Kerr was wrong, though.

Creamer does have something to prove, and Creamer knows it more than anyone.

Creamer wants to prove something to herself, that she’s still relevant, that there are still more victories to be won, more trophies to be claimed, more to conquer and achieve as she moves into her 30s with two of the most difficult seasons of her career behind her.

She said exactly that this summer as she fought to try to make the American team.

“I've had some pretty bad, sad moments,” Creamer said in June. “But I love this game. I love working hard. I love everything about it. I still have such a drive and a passion for getting back to where I want to be.”


Solheim Cup: Articles, photos and videos

Team records: United States | Europe


Creamer, 31, has won 10 LPGA titles, including the 2010 U.S. Women’s Open. She’s 14-8-5 in the Solheim Cup. She has won more points (16½) than any American in the history of the matches not named Juli Inkster (18½) or Kerr (17½).

But it isn’t enough, not for Creamer. There’s more to prove, more to be won.

That’s why she’s here.

When you’re done trying to prove something to yourself, you’re pretty much done, period.

That’s how this game works.

“It’s such an important week to me, and at the same time, so is my golf and so is my career, long term,” Creamer said Tuesday.

Say what you want about her form the last two seasons, outside her encouraging last push over her last two LPGA starts, but Creamer is still grinding to get better, maybe more than ever.

When Creamer missed the cut at the U.S. Women’s Open in July, she looked doomed in her bid to make the American team. It was her fourth missed cut in five starts. She had slipped to a career worst 127th in the Rolex world rankings and 105th on the LPGA money list. For the first time in her pro career, Creamer wasn’t qualified for the Ricoh Women’s British Open. She had to play her way in through a final qualifier in Scotland three days before the championship.

Creamer said she found something working with her swing coach, Gary Gilchrist, before heading to Scotland. She says it’s a swing key that’s working wonders, something linked to the changes they’ve been working on for two years now.

At the Ladies Scottish Open, Creamer tied for 13th. At the Women’s British Open, she tied for 16th.

“I think that was a really big confidence booster,” Creamer said. “I definitely have spent hours and hours and hours these last three, four months practicing.

“I feel great.
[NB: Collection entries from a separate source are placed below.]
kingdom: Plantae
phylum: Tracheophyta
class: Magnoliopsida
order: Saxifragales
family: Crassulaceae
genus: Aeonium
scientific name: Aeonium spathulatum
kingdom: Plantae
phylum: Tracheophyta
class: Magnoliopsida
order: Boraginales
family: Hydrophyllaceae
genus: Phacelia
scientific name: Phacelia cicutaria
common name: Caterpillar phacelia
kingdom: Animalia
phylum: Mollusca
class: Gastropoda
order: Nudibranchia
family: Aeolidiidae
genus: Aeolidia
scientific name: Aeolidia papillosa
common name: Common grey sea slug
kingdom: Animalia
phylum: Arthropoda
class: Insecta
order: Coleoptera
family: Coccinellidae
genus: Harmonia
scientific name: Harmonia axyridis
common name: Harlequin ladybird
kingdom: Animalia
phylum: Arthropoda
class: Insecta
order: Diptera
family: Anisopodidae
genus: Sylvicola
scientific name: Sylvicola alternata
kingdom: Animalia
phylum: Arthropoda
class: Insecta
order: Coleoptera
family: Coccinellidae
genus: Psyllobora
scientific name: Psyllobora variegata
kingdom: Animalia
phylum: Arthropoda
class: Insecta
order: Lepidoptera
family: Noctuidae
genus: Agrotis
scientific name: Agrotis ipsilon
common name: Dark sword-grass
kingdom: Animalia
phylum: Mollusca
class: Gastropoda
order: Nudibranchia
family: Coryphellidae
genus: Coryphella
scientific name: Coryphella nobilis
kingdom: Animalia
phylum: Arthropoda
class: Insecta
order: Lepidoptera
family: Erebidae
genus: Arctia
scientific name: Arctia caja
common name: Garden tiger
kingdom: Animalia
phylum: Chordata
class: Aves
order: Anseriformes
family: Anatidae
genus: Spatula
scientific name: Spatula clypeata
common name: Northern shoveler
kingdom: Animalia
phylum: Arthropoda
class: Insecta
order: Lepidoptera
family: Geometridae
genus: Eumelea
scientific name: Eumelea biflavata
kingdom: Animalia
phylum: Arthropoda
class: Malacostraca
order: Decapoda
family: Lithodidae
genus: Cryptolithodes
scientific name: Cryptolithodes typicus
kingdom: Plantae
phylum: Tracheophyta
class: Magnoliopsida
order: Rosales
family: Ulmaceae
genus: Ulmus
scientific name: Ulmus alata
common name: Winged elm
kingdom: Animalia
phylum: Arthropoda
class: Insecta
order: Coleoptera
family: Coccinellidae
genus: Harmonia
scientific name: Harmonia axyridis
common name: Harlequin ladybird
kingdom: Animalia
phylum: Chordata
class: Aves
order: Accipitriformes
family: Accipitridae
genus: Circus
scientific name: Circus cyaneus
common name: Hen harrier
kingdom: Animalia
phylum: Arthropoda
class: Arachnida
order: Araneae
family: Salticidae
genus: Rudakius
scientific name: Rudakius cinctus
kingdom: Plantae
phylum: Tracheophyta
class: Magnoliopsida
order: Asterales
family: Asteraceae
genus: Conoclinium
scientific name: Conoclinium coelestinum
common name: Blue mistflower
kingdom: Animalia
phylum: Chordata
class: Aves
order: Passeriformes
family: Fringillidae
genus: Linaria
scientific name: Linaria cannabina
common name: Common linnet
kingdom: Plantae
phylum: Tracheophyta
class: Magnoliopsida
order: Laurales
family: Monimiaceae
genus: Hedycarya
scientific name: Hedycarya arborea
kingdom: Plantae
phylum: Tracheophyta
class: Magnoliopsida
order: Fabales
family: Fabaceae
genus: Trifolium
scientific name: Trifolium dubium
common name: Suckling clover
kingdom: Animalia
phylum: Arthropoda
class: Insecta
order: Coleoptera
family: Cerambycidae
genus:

I’m driving the ball well. I'm hitting my irons really well. I know I can make big putts whenever I need to. That's never been an issue. And I feel like I'm in total control of where I want to put the golf ball.”

That trip to Scotland didn’t change Inkster’s mind about making Creamer a captain’s pick. She left Creamer off the team, but apparently it did change Inkster’s mind about making her an alternate, a pivotal decision after Jessica Korda withdrew from the Solheim Cup last week with a forearm injury.

Creamer’s here, and it doesn’t matter how she got here. She’s relishing this chance to prove to herself that all the work’s going to pay off.

“Nobody believes in Paula more than this team,” Kerr said.

There’s a strong bond between Inkster and Creamer, and ultimately maybe that is why Creamer is here.

“I have a lot of faith and confidence in Paula,” Inkster said. “She reminds me a lot of myself, as far as heart and grit.”

Two years ago, Creamer was a controversial captain’s pick, with her form off. But Inkster sent Creamer out in the first foursomes match with Morgan Pressel, and the duo took a point from Europe’s best team, Suzann Pettersen and Anna Nordqvist. Inkster later sent Creamer out in the anchor match in Sunday singles, and Creamer delivered again in the historic American comeback. She defeated Germany’s Sandra Gal in Germany to complete the dramatic come-from-behind victory.

Creamer will be looking this week to prove she can make a difference again. Mostly, she’ll be looking to help the Americans win again.